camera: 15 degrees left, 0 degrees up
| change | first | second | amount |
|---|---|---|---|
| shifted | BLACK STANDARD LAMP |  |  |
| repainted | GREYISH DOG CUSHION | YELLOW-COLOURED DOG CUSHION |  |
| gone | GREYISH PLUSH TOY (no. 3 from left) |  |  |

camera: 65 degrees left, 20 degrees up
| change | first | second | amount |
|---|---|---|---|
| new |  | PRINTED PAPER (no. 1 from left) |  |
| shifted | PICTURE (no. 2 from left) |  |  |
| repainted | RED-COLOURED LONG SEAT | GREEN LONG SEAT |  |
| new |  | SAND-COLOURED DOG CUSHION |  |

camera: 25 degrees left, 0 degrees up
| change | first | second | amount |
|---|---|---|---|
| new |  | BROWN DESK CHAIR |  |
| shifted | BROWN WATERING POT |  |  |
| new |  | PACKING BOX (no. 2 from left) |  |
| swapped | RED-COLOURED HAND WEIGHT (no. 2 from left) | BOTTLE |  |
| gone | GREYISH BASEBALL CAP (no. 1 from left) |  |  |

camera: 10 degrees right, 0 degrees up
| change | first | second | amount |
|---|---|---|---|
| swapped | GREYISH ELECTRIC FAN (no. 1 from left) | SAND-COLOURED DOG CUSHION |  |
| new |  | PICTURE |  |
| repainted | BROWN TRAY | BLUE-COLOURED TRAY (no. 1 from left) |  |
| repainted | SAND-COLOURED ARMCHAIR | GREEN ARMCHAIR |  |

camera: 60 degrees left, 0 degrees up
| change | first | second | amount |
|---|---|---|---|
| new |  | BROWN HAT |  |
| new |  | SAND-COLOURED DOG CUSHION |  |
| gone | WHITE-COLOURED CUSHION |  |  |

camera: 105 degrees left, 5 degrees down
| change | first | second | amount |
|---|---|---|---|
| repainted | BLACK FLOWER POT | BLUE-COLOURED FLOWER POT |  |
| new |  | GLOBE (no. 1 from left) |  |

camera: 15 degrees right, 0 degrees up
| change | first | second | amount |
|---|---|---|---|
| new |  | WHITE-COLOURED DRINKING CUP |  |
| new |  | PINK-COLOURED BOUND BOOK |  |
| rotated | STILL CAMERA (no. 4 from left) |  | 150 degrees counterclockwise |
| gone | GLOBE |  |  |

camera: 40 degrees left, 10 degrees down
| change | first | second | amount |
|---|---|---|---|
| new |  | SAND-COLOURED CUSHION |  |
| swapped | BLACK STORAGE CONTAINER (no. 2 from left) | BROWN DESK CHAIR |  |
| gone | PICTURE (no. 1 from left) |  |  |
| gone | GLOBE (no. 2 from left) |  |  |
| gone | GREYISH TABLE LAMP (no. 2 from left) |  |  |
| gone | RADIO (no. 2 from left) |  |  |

+ + + + +

» **TASK GOAL**
Could you repeat the listing above, exactly as it is shown?

» **YOUR SOLUTION**
camera: 15 degrees left, 0 degrees up
| change | first | second | amount |
|---|---|---|---|
| shifted | BLACK STANDARD LAMP |  |  |
| repainted | GREYISH DOG CUSHION | YELLOW-COLOURED DOG CUSHION |  |
| gone | GREYISH PLUSH TOY (no. 3 from left) |  |  |

camera: 65 degrees left, 20 degrees up
| change | first | second | amount |
|---|---|---|---|
| new |  | PRINTED PAPER (no. 1 from left) |  |
| shifted | PICTURE (no. 2 from left) |  |  |
| repainted | RED-COLOURED LONG SEAT | GREEN LONG SEAT |  |
| new |  | SAND-COLOURED DOG CUSHION |  |

camera: 25 degrees left, 0 degrees up
| change | first | second | amount |
|---|---|---|---|
| new |  | BROWN DESK CHAIR |  |
| shifted | BROWN WATERING POT |  |  |
| new |  | PACKING BOX (no. 2 from left) |  |
| swapped | RED-COLOURED HAND WEIGHT (no. 2 from left) | BOTTLE |  |
| gone | GREYISH BASEBALL CAP (no. 1 from left) |  |  |

camera: 10 degrees right, 0 degrees up
| change | first | second | amount |
|---|---|---|---|
| swapped | GREYISH ELECTRIC FAN (no. 1 from left) | SAND-COLOURED DOG CUSHION |  |
| new |  | PICTURE |  |
| repainted | BROWN TRAY | BLUE-COLOURED TRAY (no. 1 from left) |  |
| repainted | SAND-COLOURED ARMCHAIR | GREEN ARMCHAIR |  |

camera: 60 degrees left, 0 degrees up
| change | first | second | amount |
|---|---|---|---|
| new |  | BROWN HAT |  |
| new |  | SAND-COLOURED DOG CUSHION |  |
| gone | WHITE-COLOURED CUSHION |  |  |

camera: 105 degrees left, 5 degrees down
| change | first | second | amount |
|---|---|---|---|
| repainted | BLACK FLOWER POT | BLUE-COLOURED FLOWER POT |  |
| new |  | GLOBE (no. 1 from left) |  |

camera: 15 degrees right, 0 degrees up
| change | first | second | amount |
|---|---|---|---|
| new |  | WHITE-COLOURED DRINKING CUP |  |
| new |  | PINK-COLOURED BOUND BOOK |  |
| rotated | STILL CAMERA (no. 4 from left) |  | 150 degrees counterclockwise |
| gone | GLOBE |  |  |

camera: 40 degrees left, 10 degrees down
| change | first | second | amount |
|---|---|---|---|
| new |  | SAND-COLOURED CUSHION |  |
| swapped | BLACK STORAGE CONTAINER (no. 2 from left) | BROWN DESK CHAIR |  |
| gone | PICTURE (no. 1 from left) |  |  |
| gone | GLOBE (no. 2 from left) |  |  |
| gone | GREYISH TABLE LAMP (no. 2 from left) |  |  |
| gone | RADIO (no. 2 from left) |  |  |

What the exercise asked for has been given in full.